Federal Labor Standards and Your Small Business

Last year, the Department of Labor released a proposed rule change to the Fair Labor Standards Act (FLSA) regarding overtime wages for salaried employees which could affect the wages of up to five million Americans. The Columbus Chamber understands that these changes can have a dramatic effect on the financial health of your company, so we have created an outline that breaks down the proposed changes to the law and what it means for your business:

William McKelvey


Under current law, salaried employees who make less than $23,660 per year are subject to time-and-a-half overtime wages for any time worked in a week beyond 40 hours. Management, professional and administrative roles that earn below that threshold are exempt from this requirement.

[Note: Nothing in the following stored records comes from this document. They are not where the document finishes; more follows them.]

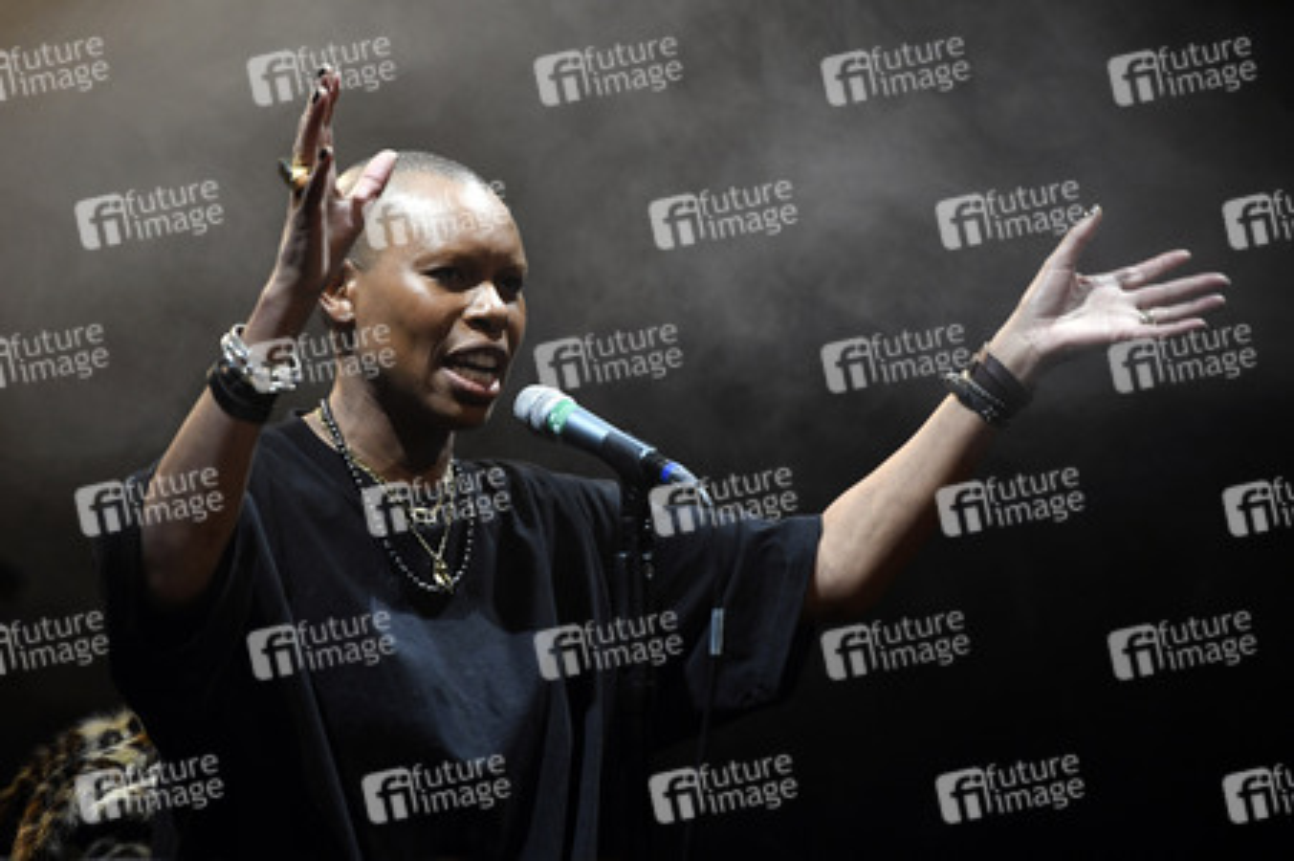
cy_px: 430
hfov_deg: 10.3
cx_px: 647
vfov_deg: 6.9
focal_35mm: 200
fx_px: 7183
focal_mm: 200
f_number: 3.5
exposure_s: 1/200
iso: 2000
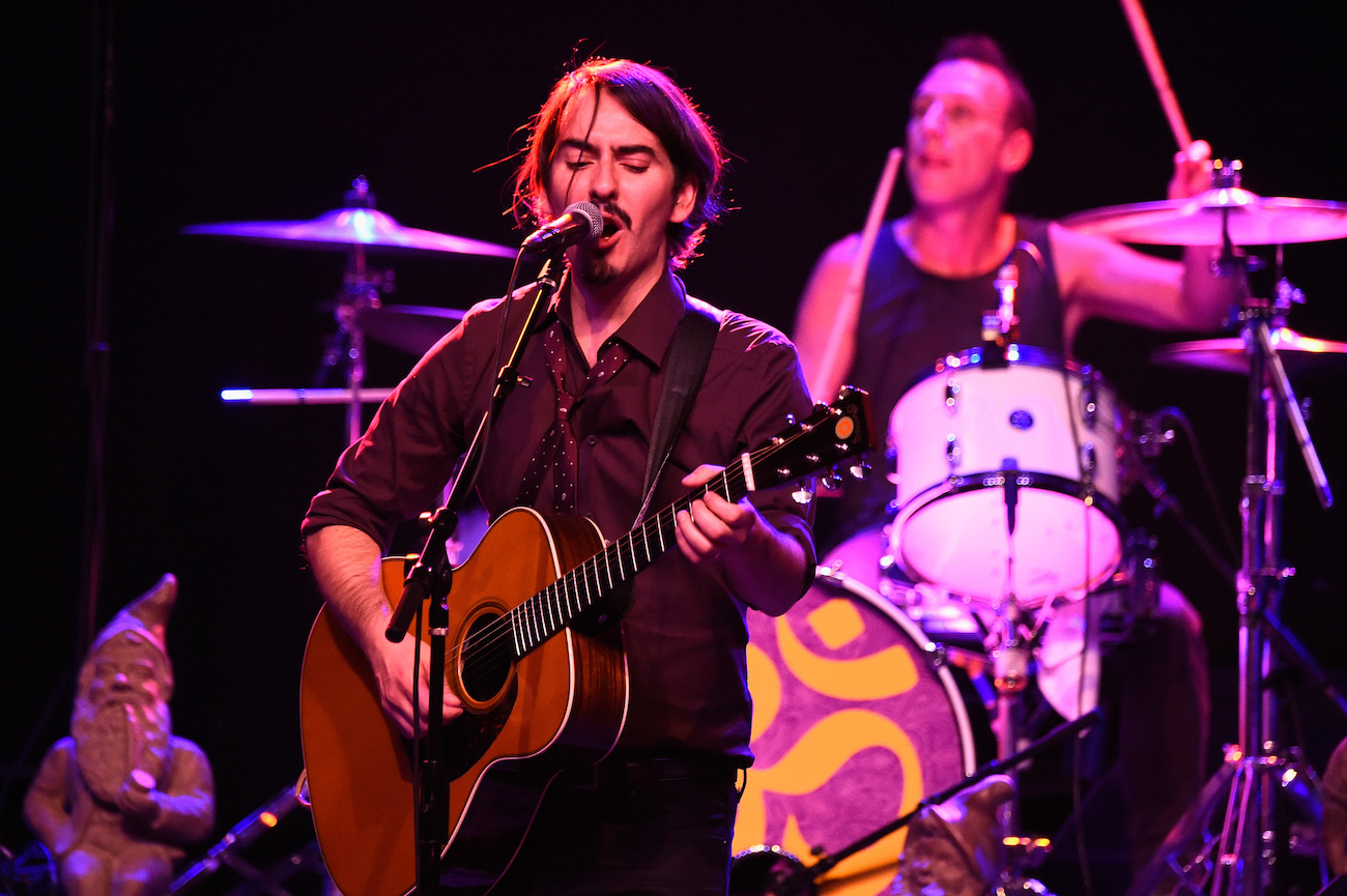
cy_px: 448
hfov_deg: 5.9
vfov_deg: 3.9
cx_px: 674
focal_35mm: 350
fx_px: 13087
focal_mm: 350
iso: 8000
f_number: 5.6
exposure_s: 1/200
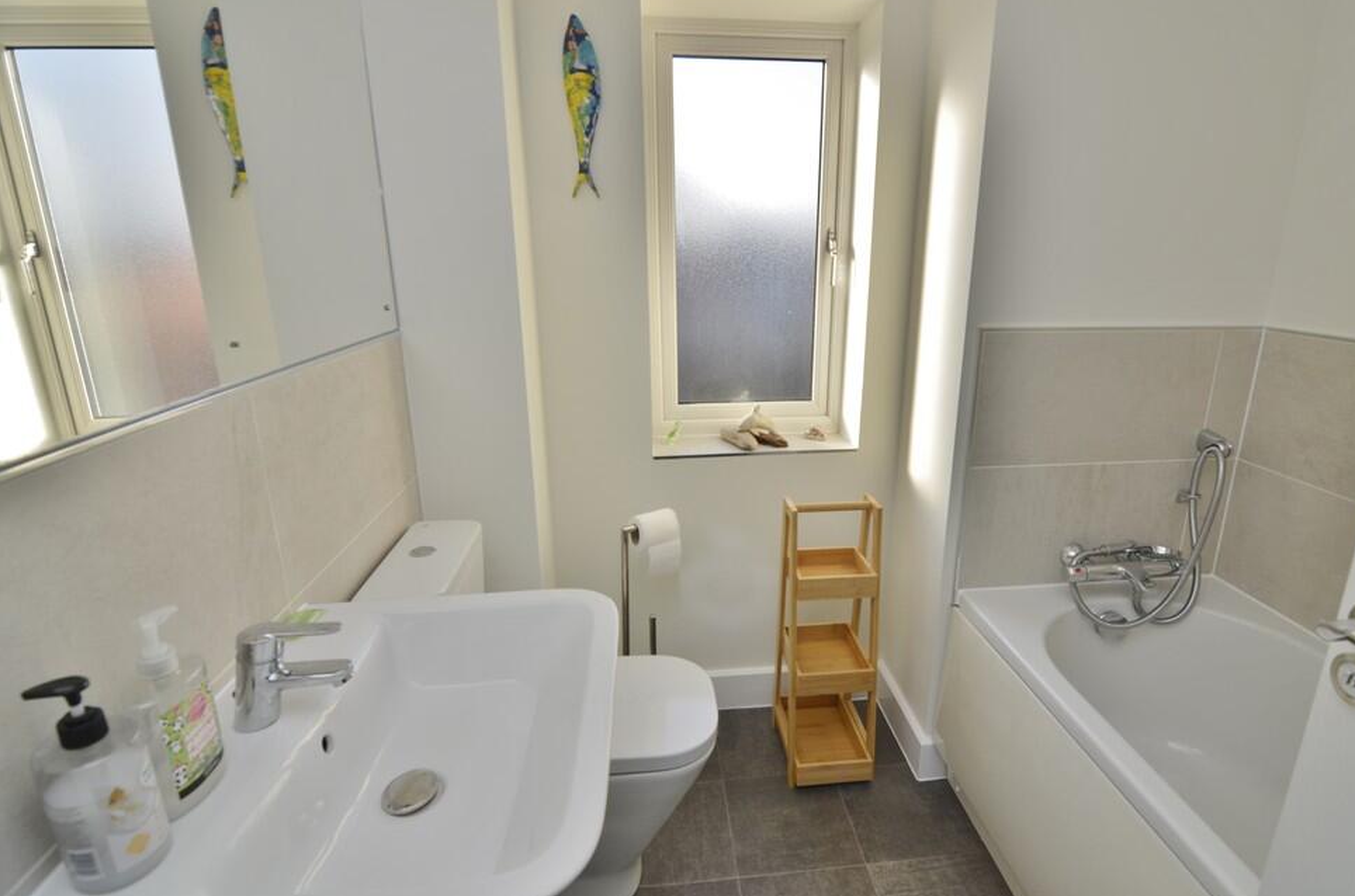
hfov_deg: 91.5
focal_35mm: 18
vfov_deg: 68.5
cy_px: 438
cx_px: 718
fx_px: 658
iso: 125
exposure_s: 1/125
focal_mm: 11
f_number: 5.6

In 2014, the White House called for the Department of Labor to review these thresholds, which had not been changed since 2004.

Proposed Changes

Following the president’s direction, the Department of Labor proposed changes in 2015 that would raise the overtime ceiling to $50,440 annually, and shrink the umbrella of exemptions for those that make under the threshold. To put it simply, an employee that makes under $50,440 annually, and does not perform a primarily managing role, would be subject to time-and-a-half for any time worked per week beyond 40 hours under the new rule.

The new salary level would also be subject to an annual increase to keep up with inflation and cost of living. There is no small business exemption to this requirement.

Actions Moving Forward

The final rule is set to be announced in summer of 2016, but the details have certainly not been finalized. The Department of Labor is currently reviewing the 300,000+ comments they received from the public following the unveiling of the initial proposal, and the final law will reflect much of that input. The Columbus Chamber will be keeping a sharp eye on new developments, as any changes to current law could have a large impact on businesses large and small, alike.